Equation of Circle in Various Forms

• The Simplest equation of a circle is $x^2+y^2=r^2$ whose centre is (0,0) and radius is r.

• The equation $(x-a)^2+(y-b)^2=r^2$ represents a circle whose centre is (a,b) and radius is r.

• The general equation of a circle is $x^2+y^2+2gx+2fy+c=0$ whose centre is (-g,-f) and radius is $\sqrt{g^2+f^2+c}$.

• If point P(a,b) and Q(c,d) are endpoints of the diameter then the equation of circle is $(x-a)(x-c)+(y-b)(y-d) = 0$

• Parametric Equation of Circle: If the circle is given by $x^2+y^2=r^2$ then $x=r cos \theta$ and $y=r sin \theta$ are parametric equations.

Circle- Equation in Complex Plane

A circle can be defined as the locus of points that are equidistant from a fixed point, i.e., centre; and the distance of the points from the centre is called the radius of the circle.

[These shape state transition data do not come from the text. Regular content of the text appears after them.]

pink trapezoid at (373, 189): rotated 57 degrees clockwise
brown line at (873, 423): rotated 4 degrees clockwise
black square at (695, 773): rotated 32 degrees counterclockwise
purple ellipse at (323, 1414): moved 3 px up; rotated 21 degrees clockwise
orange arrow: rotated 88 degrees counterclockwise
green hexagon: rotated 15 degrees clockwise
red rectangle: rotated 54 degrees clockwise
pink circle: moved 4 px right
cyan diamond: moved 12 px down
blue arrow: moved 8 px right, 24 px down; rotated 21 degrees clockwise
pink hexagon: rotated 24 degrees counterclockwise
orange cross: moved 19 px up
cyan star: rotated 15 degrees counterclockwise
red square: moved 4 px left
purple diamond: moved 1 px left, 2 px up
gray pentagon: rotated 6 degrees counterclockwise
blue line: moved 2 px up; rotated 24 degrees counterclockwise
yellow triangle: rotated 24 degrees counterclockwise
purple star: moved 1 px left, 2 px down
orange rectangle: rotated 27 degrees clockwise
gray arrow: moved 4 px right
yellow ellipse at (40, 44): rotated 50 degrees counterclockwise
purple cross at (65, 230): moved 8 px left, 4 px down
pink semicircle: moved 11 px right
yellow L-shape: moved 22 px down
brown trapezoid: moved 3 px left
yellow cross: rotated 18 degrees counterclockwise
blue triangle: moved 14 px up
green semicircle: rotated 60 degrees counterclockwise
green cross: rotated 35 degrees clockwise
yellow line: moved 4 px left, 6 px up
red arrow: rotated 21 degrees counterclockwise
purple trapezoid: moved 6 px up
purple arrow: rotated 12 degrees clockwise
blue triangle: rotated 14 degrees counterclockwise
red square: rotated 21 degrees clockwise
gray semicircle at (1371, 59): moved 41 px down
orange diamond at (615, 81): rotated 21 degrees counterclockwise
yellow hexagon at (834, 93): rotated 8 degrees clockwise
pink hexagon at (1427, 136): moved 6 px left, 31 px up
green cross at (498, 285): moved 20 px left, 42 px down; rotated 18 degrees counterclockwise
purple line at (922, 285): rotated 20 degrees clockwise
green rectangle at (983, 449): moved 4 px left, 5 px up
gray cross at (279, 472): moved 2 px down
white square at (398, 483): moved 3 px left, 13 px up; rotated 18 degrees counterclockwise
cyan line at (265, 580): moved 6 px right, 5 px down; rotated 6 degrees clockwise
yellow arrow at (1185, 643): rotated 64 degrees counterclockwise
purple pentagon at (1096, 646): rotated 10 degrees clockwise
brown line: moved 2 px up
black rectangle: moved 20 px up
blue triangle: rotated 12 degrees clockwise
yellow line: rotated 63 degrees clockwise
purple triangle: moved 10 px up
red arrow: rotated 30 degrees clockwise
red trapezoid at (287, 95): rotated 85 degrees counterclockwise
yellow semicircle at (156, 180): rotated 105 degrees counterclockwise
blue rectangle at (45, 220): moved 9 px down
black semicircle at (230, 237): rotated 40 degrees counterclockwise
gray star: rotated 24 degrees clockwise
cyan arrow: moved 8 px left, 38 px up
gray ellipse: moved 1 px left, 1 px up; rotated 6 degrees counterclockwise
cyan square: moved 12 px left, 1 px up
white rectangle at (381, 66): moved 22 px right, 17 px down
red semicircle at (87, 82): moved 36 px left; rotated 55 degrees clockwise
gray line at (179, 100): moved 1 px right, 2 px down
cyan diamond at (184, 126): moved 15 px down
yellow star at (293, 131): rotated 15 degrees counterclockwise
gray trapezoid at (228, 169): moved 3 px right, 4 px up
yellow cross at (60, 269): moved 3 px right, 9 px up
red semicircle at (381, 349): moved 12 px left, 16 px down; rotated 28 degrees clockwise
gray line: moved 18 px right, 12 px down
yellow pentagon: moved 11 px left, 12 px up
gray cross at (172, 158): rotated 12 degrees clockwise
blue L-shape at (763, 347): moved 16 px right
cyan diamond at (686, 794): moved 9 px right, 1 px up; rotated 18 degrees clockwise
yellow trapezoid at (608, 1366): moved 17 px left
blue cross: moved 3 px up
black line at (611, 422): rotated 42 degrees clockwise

Let us consider a circle with centre at ${{z}_{0}}$ and $z$ be the locus of points on the circumference. Let $r$ be the radius of the circle as shown below in the diagram.

A Circle in Complex Plane

The distance between the centre, ${{z}_{0}}$ and $z$ will always be equal to the radius $r$, i.e., $\left| z-{{z}_{0}} \right|=r.$

Squaring both the sides gives 

$|z-z_{0}|^2=r^2$

$\Rightarrow (z-{{z}_{0}})(\overline{z-{{z}_{0}})}={{r}^{2}}$

$\Rightarrow z\bar{z}-z\overline{{{z}_{0}}}-\bar{z}{{z}_{0}}+|{{z}_{0}}{{|}^{2}}-{{r}^{2}}=0$

$\Rightarrow |z{{|}^{2}}+\bar{z}\alpha +z\bar{\alpha }+k=0$

where $\alpha=-z_{0}$ and $k=|z_{0}|^2-r^2$

The above equation is general equation of a circle in complex form, having centre as $-\alpha$ and radius will be $\sqrt{|z_{0}|^2-k}$.

Summary

• The general equation of a straight line in a complex plane is given as $\bar{a'}z+\bar{z}a’+c=0$  where $a’$ is a complex number and $c$ is a real number.

• The parametric form of straight line in complex plane is given as $z=t{{z}_{1}}+(1-t){{z}_{2}}$ where $t=\frac{1}{1-\lambda} \epsilon\mathbb{R}$.

• The condition for two straight lines in complex plane to be parallel is given as  $w_{1}=w_{2}$ where ${{w}_{1}}$ and ${{w}_{2}}$ are slopes of lines $AB$ and $CD$ respectively.

• The condition for two straight lines in complex plane to be perpendicular is given as $w_{1}+w_{2}=0$, where ${{w}_{1}}$ and ${{w}_{2}}$ are slopes of lines $AB$ and $CD$ respectively.

• The general equation of a circle in complex form is given as $|z{{|}^{2}}+\bar{z}\alpha +z\bar{\alpha }+k=0$ where centre of the circle is $-\alpha$ and it’s radius is $\sqrt{|z_{0}|^2-k}$.